# Input rows start
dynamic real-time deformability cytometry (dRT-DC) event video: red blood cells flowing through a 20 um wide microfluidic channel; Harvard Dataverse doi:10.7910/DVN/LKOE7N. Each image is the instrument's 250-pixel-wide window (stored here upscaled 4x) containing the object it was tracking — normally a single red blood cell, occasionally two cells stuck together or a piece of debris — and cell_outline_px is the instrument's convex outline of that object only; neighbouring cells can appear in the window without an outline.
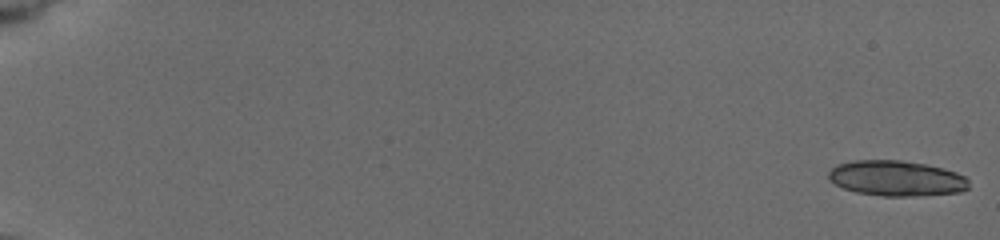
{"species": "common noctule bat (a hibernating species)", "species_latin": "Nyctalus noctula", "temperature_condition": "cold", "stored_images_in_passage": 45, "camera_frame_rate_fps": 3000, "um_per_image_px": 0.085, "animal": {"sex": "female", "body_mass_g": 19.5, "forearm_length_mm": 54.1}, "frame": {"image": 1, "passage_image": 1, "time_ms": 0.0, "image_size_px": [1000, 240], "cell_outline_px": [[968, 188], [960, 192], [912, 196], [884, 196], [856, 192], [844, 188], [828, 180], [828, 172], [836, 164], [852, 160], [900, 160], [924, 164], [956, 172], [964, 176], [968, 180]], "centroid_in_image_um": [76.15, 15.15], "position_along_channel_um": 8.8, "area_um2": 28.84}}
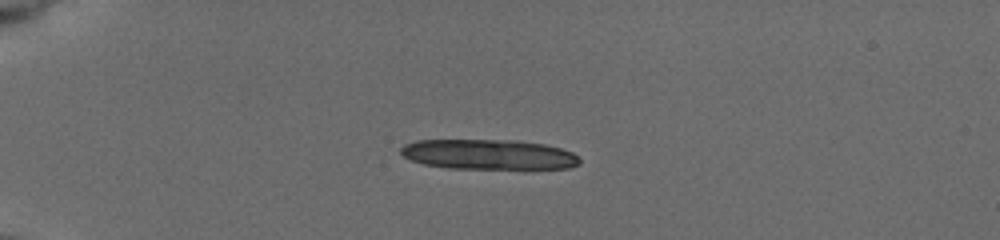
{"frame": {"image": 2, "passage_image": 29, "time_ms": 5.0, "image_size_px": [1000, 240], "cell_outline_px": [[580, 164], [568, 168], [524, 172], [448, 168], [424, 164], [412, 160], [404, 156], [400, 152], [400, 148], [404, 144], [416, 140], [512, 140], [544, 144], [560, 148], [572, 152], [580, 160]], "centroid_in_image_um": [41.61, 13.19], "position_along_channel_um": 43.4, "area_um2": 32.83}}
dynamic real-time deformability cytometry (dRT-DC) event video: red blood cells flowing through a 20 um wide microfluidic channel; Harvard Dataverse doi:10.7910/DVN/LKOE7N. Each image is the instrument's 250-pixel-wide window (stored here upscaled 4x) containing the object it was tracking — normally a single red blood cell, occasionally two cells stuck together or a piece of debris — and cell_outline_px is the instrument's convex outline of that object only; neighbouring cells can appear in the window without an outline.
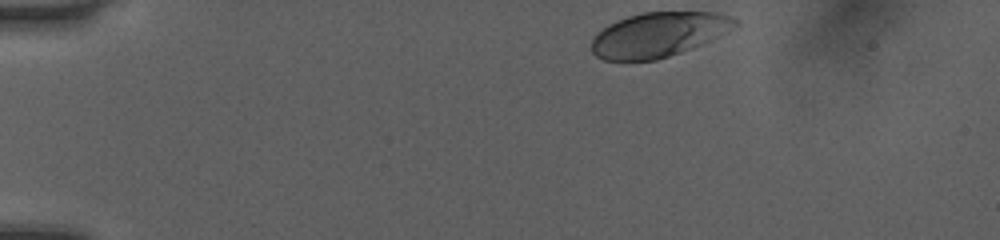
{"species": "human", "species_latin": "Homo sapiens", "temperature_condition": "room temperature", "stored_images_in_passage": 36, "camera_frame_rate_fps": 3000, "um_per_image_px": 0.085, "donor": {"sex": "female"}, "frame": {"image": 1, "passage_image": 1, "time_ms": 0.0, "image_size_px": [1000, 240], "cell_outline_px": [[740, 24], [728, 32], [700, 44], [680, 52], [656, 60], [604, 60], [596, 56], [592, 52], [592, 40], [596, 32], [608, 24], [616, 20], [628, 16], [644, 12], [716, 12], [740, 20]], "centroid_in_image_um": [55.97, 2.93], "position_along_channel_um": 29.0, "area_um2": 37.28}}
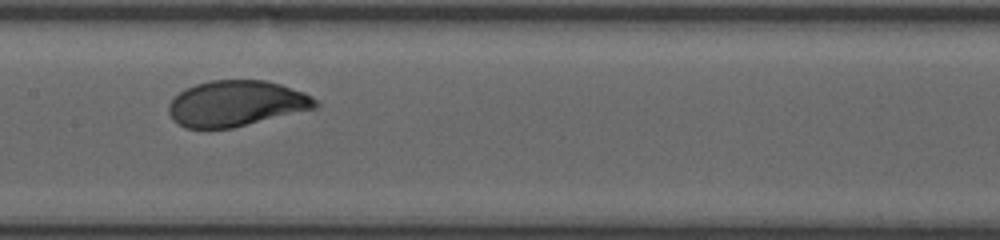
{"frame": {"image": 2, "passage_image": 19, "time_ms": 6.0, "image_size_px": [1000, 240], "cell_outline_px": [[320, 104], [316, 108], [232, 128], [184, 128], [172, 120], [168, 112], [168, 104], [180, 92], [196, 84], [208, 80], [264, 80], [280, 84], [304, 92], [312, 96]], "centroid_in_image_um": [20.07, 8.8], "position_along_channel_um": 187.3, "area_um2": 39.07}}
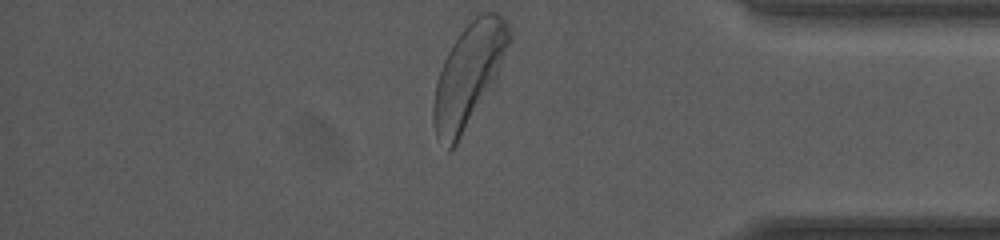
# Input rows end
**Set exercise:**
Copy the records above exactly, omitting every picture.

**Correct result:**
dynamic real-time deformability cytometry (dRT-DC) event video: red blood cells flowing through a 20 um wide microfluidic channel; Harvard Dataverse doi:10.7910/DVN/LKOE7N. Each image is the instrument's 250-pixel-wide window (stored here upscaled 4x) containing the object it was tracking — normally a single red blood cell, occasionally two cells stuck together or a piece of debris — and cell_outline_px is the instrument's convex outline of that object only; neighbouring cells can appear in the window without an outline.
{"species": "common noctule bat (a hibernating species)", "species_latin": "Nyctalus noctula", "temperature_condition": "cold", "stored_images_in_passage": 45, "camera_frame_rate_fps": 3000, "um_per_image_px": 0.085, "animal": {"sex": "female", "body_mass_g": 19.5, "forearm_length_mm": 54.1}, "frame": {"image": 1, "passage_image": 1, "time_ms": 0.0, "image_size_px": [1000, 240], "cell_outline_px": [[968, 188], [960, 192], [912, 196], [884, 196], [856, 192], [844, 188], [828, 180], [828, 172], [836, 164], [852, 160], [900, 160], [924, 164], [956, 172], [964, 176], [968, 180]], "centroid_in_image_um": [76.15, 15.15], "position_along_channel_um": 8.8, "area_um2": 28.84}}
{"frame": {"image": 2, "passage_image": 29, "time_ms": 5.0, "image_size_px": [1000, 240], "cell_outline_px": [[580, 164], [568, 168], [524, 172], [448, 168], [424, 164], [412, 160], [404, 156], [400, 152], [400, 148], [404, 144], [416, 140], [512, 140], [544, 144], [560, 148], [572, 152], [580, 160]], "centroid_in_image_um": [41.61, 13.19], "position_along_channel_um": 43.4, "area_um2": 32.83}}
dynamic real-time deformability cytometry (dRT-DC) event video: red blood cells flowing through a 20 um wide microfluidic channel; Harvard Dataverse doi:10.7910/DVN/LKOE7N. Each image is the instrument's 250-pixel-wide window (stored here upscaled 4x) containing the object it was tracking — normally a single red blood cell, occasionally two cells stuck together or a piece of debris — and cell_outline_px is the instrument's convex outline of that object only; neighbouring cells can appear in the window without an outline.
{"species": "human", "species_latin": "Homo sapiens", "temperature_condition": "room temperature", "stored_images_in_passage": 36, "camera_frame_rate_fps": 3000, "um_per_image_px": 0.085, "donor": {"sex": "female"}, "frame": {"image": 1, "passage_image": 1, "time_ms": 0.0, "image_size_px": [1000, 240], "cell_outline_px": [[740, 24], [728, 32], [700, 44], [680, 52], [656, 60], [604, 60], [596, 56], [592, 52], [592, 40], [596, 32], [608, 24], [616, 20], [628, 16], [644, 12], [716, 12], [740, 20]], "centroid_in_image_um": [55.97, 2.93], "position_along_channel_um": 29.0, "area_um2": 37.28}}
{"frame": {"image": 2, "passage_image": 19, "time_ms": 6.0, "image_size_px": [1000, 240], "cell_outline_px": [[320, 104], [316, 108], [232, 128], [184, 128], [172, 120], [168, 112], [168, 104], [180, 92], [196, 84], [208, 80], [264, 80], [280, 84], [304, 92], [312, 96]], "centroid_in_image_um": [20.07, 8.8], "position_along_channel_um": 187.3, "area_um2": 39.07}}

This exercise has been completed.